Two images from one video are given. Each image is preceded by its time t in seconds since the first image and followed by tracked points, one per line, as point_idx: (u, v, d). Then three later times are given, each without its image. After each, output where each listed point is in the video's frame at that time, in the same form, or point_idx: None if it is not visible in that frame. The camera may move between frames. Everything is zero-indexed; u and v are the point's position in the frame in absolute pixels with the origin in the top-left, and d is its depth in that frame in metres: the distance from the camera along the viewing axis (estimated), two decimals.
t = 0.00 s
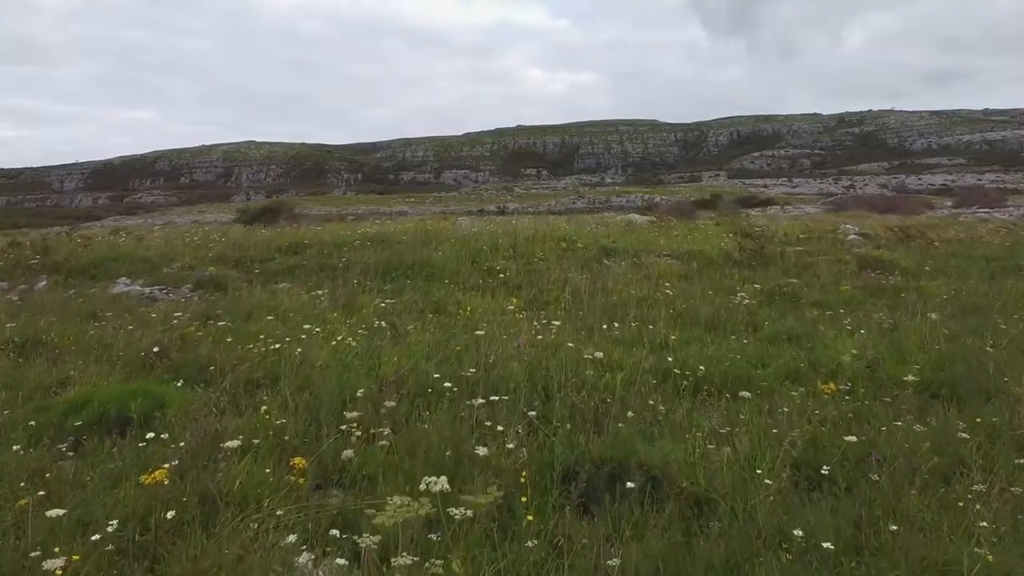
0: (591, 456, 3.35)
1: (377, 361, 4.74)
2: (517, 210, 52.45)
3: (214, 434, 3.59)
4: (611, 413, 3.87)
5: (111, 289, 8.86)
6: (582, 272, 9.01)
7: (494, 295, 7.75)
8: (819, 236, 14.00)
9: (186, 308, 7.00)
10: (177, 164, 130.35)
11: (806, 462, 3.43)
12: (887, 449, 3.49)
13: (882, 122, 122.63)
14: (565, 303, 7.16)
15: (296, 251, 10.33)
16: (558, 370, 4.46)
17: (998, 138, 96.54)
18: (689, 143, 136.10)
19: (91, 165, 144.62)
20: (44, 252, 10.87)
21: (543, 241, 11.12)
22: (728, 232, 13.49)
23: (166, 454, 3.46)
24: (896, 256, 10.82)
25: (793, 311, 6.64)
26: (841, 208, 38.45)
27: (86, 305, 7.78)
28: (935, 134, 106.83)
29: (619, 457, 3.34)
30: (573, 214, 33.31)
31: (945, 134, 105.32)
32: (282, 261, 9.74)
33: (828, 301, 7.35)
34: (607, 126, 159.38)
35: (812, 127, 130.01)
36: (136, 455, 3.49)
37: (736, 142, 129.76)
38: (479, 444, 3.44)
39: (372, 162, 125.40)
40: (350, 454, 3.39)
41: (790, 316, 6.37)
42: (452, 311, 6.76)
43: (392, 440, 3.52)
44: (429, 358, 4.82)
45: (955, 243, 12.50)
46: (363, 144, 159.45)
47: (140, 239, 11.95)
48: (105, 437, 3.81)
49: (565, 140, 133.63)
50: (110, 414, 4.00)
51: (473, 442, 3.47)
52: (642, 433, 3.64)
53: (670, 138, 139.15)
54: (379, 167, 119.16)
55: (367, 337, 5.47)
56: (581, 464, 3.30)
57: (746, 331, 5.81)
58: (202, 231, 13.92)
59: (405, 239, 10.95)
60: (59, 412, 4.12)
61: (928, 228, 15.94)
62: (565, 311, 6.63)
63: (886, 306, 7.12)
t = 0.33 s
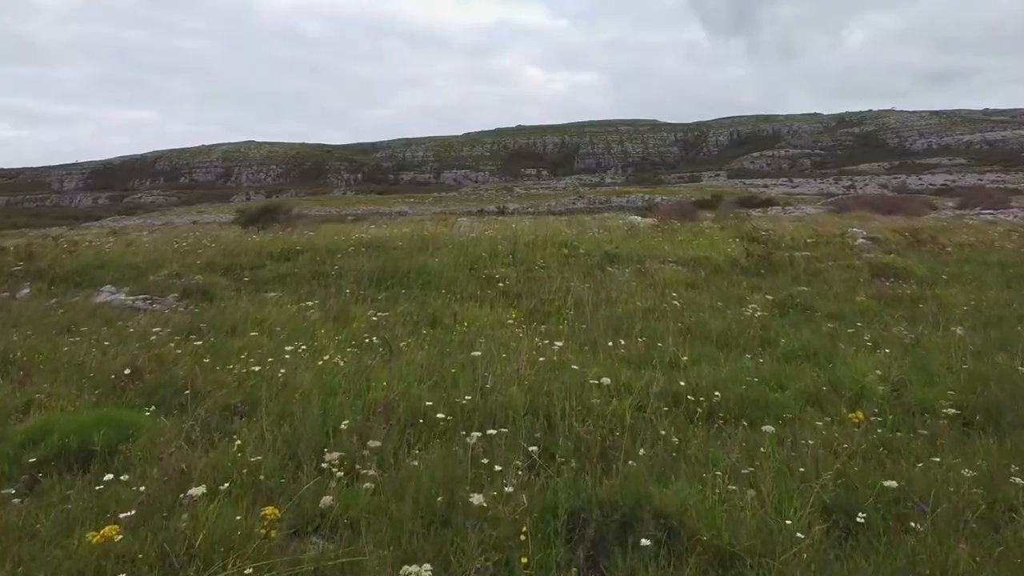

═══

### Problem statement:
When you retype the material above, copy each line exactly and drop whatever images appear in it.

### Task response:
Two images from one video are given. Each image is preceded by its time t in seconds since the first image and followed by tracked points, one per line, as point_idx: (u, v, d). Then three later times are given, each without its image. After each, output where each listed point is in the video's frame at that time, in the same form, or point_idx: None if it is not visible in that frame. The camera may move between frames. Everything is zero-indexed; u and v are the point's position in the frame in absolute pixels with the origin in the top-left, and d is its depth in that frame in metres: the distance from the camera along the viewing axis (estimated), two decimals.
t = 0.00 s
0: (591, 456, 3.35)
1: (377, 361, 4.74)
2: (517, 210, 52.45)
3: (214, 434, 3.59)
4: (611, 413, 3.87)
5: (111, 289, 8.86)
6: (582, 272, 9.01)
7: (494, 295, 7.75)
8: (819, 236, 14.00)
9: (186, 308, 7.00)
10: (177, 164, 130.35)
11: (806, 462, 3.43)
12: (887, 449, 3.49)
13: (882, 122, 122.63)
14: (565, 303, 7.16)
15: (296, 251, 10.33)
16: (558, 370, 4.46)
17: (998, 138, 96.54)
18: (689, 143, 136.10)
19: (91, 165, 144.62)
20: (44, 252, 10.87)
21: (543, 241, 11.12)
22: (728, 232, 13.49)
23: (166, 454, 3.46)
24: (896, 256, 10.82)
25: (793, 311, 6.64)
26: (841, 208, 38.45)
27: (86, 305, 7.78)
28: (935, 134, 106.83)
29: (619, 457, 3.34)
30: (573, 214, 33.31)
31: (945, 134, 105.32)
32: (282, 261, 9.74)
33: (828, 301, 7.35)
34: (607, 126, 159.38)
35: (812, 127, 130.01)
36: (136, 455, 3.49)
37: (736, 142, 129.76)
38: (479, 444, 3.44)
39: (372, 162, 125.40)
40: (350, 454, 3.39)
41: (790, 316, 6.37)
42: (452, 311, 6.76)
43: (392, 440, 3.52)
44: (429, 358, 4.82)
45: (955, 243, 12.50)
46: (363, 144, 159.45)
47: (140, 239, 11.95)
48: (105, 437, 3.81)
49: (565, 140, 133.63)
50: (110, 414, 4.00)
51: (473, 442, 3.47)
52: (642, 433, 3.64)
53: (670, 138, 139.15)
54: (379, 167, 119.16)
55: (367, 337, 5.47)
56: (581, 464, 3.30)
57: (746, 331, 5.81)
58: (202, 231, 13.92)
59: (405, 239, 10.95)
60: (59, 412, 4.12)
61: (928, 228, 15.94)
62: (565, 311, 6.63)
63: (886, 306, 7.12)
t = 0.33 s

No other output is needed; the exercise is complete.